Necco claimed Ares was capable of do all this as a result of in May 2016 it had struck a deal to take management of Necco’s father or mother firm, rival non-public fairness agency American Capital, for $4.1 billion. American Capital, in accordance with the go well with, was required on the time to get Ares’ approval for any main modifications involving Necco.
Ares in a press release “categorically” denied having terminated Cannon’s proposed transaction for Necco or having management over Necco throughout that point. “Ares Capital Corporation closed on its acquisition of American Capital in January 2017, and had no control of Necco until then.”
Still, Ares in April agreed to pay $13.5 million to make the case go away, together with $6 million in Necco pension prices. It additionally agreed to share $7.5 million from its $16.5 million sale of Necco’s model to personal fairness purchaser Dean Metropoulos with offended collectors.
The lenders ended up with about 40 cents on the greenback, a supply following the case stated. Ares, in contrast, stored the $54 million it received from the warehouse sale, sources stated.
Lenders of America’s largest restaurant provide firm TriMark are additionally suing Ares in Manhattan Supreme Court over “a cannibalistic assault by one group of lenders in a syndicate against another.”
According to the lawsuit, Ares final yr lower a secret take care of money-losing TriMark to lend it $120 million. In alternate, TriMark agreed to separate its senior lenders, transferring those that lent it new cash into a brand new mortgage group to be paid off in chapter forward of the opposite senior lenders.
Those omitted of the deal, like hedge fund BlueMountain, noticed the worth of their loans rapidly fall from about 78 cents on the greenback to 50 cents.
Meanwhile, the worth of the loans in the Ares group rose in worth, allegedly giving them an instantaneous $68 million revenue, overlaying greater than half of their new TriMark mortgage.
Ares has denied any wrongdoing. “This transaction was supported by a majority of the existing lenders,” it stated in a press release.
But Judge Joel Cohen on April 12 denied the defendant’s movement to dismiss. And consultants say lenders are proper to be upset.
“The type of asset-stripping that’s been happening recently goes beyond hardball,” stated lawyer David Elsberg of Selendy & Gay. “(It) unfairly upends the lenders’ expectations about the bargain they made and the risks they believed they were taking when they decided to buy the bonds in the first place,” he stated of Ares’ restructurings in basic.
Speaking in a May Ares promotional video, Ressler stated, “We have an obsession on performance.” But it seems to be having hassle elevating cash.

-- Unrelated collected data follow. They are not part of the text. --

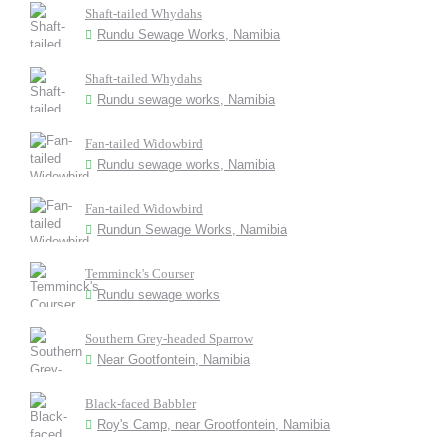
Shaft-tailed Whydahs
Rundu Sewage Works, Namibia
Shaft-tailed Whydahs
Rundu sewage works, Namibia
Fan-tailed Widowbird
Rundu sewage works, Namibia
Fan-tailed Widowbird
Rundun Sewage Works, Namibia
Temminck's Courser
Rundu sewage works
Southern Grey-headed Sparrow
Near Gootfontein, Namibia
Black-faced Babbler
Roy's Camp, near Grootfontein, Namibia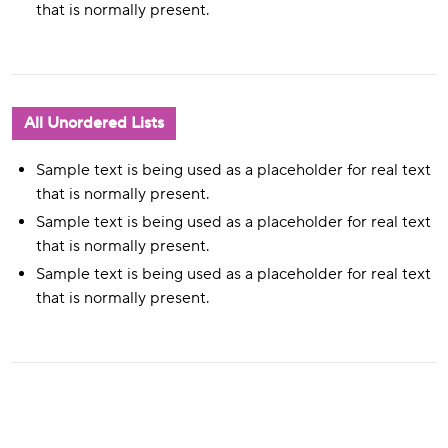
that is normally present.
All Unordered Lists
Sample text is being used as a placeholder for real text
that is normally present.
Sample text is being used as a placeholder for real text
that is normally present.
Sample text is being used as a placeholder for real text
that is normally present.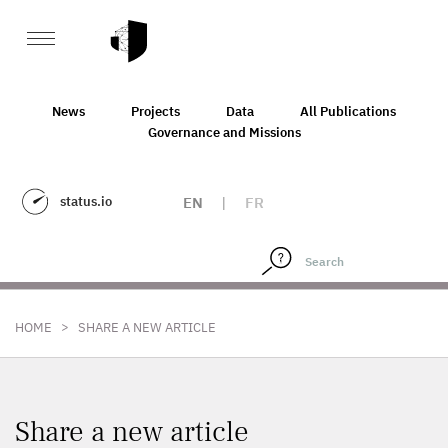
News
Projects
Data
All Publications
Governance and Missions
status.io
EN
|
FR
>
HOME
SHARE A NEW ARTICLE
Share a new article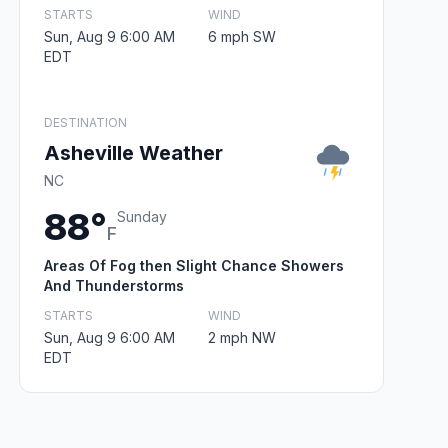
STARTS
WIND
Sun, Aug 9 6:00 AM
6 mph SW
EDT
DESTINATION
Asheville Weather
NC
88°
Sunday
F
Areas Of Fog then Slight Chance Showers
And Thunderstorms
STARTS
WIND
Sun, Aug 9 6:00 AM
2 mph NW
EDT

Ares final raised an $8 billion flagship non-public fairness fund in 2017. That fund has a 4.8 % web annual fee of return as of March 31, 2021 — properly beneath what traders would possibly get from the S&P 500 throughout the identical time interval.
Ressler’s agency has been attempting to lift an even bigger $9.5 billion fund for not less than 12 months, however has not but held a last closing, sources stated.
An Ares spokesman wouldn’t touch upon the fundraising, however stated Ares has doubled its belongings beneath administration from simply 4 years in the past.